**WHAT YOU WILL DO**
Could you filter the records below down to the lines that include the word "with"?

___ RECORDED INFORMATION ___

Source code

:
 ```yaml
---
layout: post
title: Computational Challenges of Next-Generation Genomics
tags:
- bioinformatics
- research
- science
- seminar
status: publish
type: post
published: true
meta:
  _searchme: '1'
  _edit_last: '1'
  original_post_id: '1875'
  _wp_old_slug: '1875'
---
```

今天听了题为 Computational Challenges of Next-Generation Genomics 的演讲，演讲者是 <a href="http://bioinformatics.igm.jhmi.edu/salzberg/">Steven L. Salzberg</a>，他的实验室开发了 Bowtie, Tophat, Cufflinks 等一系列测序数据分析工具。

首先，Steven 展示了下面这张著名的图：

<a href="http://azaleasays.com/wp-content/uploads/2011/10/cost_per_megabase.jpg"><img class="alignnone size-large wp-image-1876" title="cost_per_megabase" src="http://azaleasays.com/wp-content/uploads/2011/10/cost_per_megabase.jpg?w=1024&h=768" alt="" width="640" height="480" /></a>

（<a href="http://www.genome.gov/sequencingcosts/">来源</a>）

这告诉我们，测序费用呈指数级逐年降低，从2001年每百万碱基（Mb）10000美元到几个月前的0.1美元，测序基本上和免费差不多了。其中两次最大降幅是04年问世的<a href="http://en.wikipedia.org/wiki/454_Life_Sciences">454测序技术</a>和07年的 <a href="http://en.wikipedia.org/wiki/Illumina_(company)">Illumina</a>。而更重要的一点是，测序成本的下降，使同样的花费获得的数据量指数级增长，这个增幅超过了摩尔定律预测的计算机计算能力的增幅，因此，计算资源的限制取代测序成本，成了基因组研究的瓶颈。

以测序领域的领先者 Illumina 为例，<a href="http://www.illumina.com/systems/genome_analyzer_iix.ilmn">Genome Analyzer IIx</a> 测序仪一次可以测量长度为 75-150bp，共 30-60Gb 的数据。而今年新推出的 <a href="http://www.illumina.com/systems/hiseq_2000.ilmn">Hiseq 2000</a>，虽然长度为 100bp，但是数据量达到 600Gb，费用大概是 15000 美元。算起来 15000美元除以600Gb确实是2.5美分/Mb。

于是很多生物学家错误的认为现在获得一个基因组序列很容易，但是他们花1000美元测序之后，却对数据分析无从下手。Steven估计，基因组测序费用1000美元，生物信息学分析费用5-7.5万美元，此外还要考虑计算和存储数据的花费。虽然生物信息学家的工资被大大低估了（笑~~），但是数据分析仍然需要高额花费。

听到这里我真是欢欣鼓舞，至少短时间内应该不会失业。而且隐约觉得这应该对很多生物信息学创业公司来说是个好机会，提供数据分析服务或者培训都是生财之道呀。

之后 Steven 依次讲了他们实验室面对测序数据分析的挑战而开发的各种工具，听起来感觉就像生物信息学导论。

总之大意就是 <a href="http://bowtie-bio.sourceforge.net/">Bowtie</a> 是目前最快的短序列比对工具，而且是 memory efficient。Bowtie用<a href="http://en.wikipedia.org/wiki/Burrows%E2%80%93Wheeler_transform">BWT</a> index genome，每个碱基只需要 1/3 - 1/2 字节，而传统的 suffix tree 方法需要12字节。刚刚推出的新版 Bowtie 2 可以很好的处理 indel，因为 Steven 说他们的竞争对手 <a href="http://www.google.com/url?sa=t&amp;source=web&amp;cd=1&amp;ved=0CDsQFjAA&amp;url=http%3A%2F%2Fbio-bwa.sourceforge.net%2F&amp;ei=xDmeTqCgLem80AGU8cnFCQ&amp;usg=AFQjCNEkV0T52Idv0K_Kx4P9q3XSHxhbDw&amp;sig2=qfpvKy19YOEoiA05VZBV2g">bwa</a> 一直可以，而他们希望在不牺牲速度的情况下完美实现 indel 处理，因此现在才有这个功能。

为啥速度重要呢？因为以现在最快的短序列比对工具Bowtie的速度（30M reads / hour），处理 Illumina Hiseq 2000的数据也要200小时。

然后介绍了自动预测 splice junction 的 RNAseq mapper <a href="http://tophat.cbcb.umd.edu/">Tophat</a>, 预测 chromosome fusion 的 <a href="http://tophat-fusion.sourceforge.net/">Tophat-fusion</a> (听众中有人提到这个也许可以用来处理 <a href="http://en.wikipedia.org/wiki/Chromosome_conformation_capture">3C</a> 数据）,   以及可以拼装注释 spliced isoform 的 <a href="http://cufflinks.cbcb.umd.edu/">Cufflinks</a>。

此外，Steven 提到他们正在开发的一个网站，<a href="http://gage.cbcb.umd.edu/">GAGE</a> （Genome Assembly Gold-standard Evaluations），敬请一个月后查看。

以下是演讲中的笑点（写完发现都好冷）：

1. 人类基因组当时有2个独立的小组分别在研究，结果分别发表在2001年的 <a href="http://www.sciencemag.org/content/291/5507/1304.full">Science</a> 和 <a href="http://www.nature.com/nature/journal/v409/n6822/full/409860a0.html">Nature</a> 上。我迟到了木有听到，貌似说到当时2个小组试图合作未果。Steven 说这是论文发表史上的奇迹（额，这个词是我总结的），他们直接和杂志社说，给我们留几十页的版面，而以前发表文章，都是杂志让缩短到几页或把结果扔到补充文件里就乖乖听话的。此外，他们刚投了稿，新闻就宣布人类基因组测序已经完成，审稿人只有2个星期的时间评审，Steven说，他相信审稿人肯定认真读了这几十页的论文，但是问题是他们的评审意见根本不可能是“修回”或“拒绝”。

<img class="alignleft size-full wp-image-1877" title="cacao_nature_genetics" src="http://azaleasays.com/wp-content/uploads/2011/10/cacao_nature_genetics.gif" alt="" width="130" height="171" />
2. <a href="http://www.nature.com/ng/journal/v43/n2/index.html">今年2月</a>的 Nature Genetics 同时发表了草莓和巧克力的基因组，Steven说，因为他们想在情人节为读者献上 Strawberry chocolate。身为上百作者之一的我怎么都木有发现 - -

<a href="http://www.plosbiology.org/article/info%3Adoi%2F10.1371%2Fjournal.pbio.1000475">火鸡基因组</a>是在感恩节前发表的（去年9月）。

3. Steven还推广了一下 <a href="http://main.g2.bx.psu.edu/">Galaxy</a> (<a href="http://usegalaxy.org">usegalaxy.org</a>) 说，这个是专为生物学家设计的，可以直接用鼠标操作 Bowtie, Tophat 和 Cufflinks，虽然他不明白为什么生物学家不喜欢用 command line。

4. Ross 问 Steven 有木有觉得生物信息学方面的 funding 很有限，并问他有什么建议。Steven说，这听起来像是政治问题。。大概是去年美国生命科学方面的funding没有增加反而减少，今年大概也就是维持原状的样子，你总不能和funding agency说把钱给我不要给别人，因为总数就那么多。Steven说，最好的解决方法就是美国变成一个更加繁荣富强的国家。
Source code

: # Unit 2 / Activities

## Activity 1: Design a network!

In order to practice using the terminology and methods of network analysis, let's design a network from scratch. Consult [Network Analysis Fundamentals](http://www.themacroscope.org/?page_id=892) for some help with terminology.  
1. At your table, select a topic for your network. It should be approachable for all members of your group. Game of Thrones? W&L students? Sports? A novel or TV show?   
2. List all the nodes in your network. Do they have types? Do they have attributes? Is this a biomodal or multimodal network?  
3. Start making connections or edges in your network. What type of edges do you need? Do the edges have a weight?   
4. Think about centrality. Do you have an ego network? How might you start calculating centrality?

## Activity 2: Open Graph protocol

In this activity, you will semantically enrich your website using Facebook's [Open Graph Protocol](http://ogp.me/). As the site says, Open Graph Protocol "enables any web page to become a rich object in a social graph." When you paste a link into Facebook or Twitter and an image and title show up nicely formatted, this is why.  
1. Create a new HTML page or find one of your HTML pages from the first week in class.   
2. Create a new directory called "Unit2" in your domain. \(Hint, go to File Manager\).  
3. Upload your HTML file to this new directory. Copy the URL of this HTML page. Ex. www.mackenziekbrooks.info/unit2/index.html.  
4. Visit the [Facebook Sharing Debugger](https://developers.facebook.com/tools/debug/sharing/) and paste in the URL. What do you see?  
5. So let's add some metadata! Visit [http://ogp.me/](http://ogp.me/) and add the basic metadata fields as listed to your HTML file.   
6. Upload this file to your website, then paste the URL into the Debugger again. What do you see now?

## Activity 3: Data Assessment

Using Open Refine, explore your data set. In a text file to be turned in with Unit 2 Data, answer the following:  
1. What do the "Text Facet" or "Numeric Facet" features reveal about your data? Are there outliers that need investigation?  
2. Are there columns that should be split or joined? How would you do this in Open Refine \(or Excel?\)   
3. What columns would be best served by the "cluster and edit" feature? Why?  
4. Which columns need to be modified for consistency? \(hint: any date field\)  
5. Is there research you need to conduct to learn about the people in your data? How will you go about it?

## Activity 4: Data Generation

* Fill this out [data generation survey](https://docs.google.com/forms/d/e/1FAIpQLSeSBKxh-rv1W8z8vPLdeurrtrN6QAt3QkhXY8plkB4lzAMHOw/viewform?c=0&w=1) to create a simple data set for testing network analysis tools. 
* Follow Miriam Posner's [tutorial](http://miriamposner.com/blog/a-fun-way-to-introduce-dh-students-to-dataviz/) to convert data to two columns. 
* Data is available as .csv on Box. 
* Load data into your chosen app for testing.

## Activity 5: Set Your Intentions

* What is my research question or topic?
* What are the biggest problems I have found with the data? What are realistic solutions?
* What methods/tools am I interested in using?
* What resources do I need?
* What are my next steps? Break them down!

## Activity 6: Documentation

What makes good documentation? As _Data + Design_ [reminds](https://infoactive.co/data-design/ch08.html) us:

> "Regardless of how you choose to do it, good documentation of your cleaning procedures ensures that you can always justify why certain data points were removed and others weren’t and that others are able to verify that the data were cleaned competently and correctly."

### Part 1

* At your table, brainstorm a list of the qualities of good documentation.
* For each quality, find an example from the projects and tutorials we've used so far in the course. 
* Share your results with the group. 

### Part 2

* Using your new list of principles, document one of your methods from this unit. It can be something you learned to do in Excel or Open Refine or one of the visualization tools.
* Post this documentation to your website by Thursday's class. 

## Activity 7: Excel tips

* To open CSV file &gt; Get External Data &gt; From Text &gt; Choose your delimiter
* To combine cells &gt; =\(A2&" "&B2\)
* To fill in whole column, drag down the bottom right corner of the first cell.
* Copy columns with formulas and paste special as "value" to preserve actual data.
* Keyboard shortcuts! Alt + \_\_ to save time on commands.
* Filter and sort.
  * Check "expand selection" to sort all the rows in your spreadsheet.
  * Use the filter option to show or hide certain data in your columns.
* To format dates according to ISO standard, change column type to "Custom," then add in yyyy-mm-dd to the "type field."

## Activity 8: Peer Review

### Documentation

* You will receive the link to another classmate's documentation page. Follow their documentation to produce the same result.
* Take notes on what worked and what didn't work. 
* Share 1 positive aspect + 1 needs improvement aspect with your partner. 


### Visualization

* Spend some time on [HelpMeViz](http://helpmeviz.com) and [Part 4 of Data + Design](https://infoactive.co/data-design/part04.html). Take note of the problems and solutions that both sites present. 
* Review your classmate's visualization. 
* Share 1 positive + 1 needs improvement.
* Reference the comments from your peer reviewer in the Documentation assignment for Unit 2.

___

**WRITTEN SOLUTION**
In order to practice using the terminology and methods of network analysis, let's design a network from scratch. Consult [Network Analysis Fundamentals](http://www.themacroscope.org/?page_id=892) for some help with terminology.  
Using Open Refine, explore your data set. In a text file to be turned in with Unit 2 Data, answer the following:  
* What are the biggest problems I have found with the data? What are realistic solutions?
* Share your results with the group. 
* Copy columns with formulas and paste special as "value" to preserve actual data.
* Share 1 positive aspect + 1 needs improvement aspect with your partner. 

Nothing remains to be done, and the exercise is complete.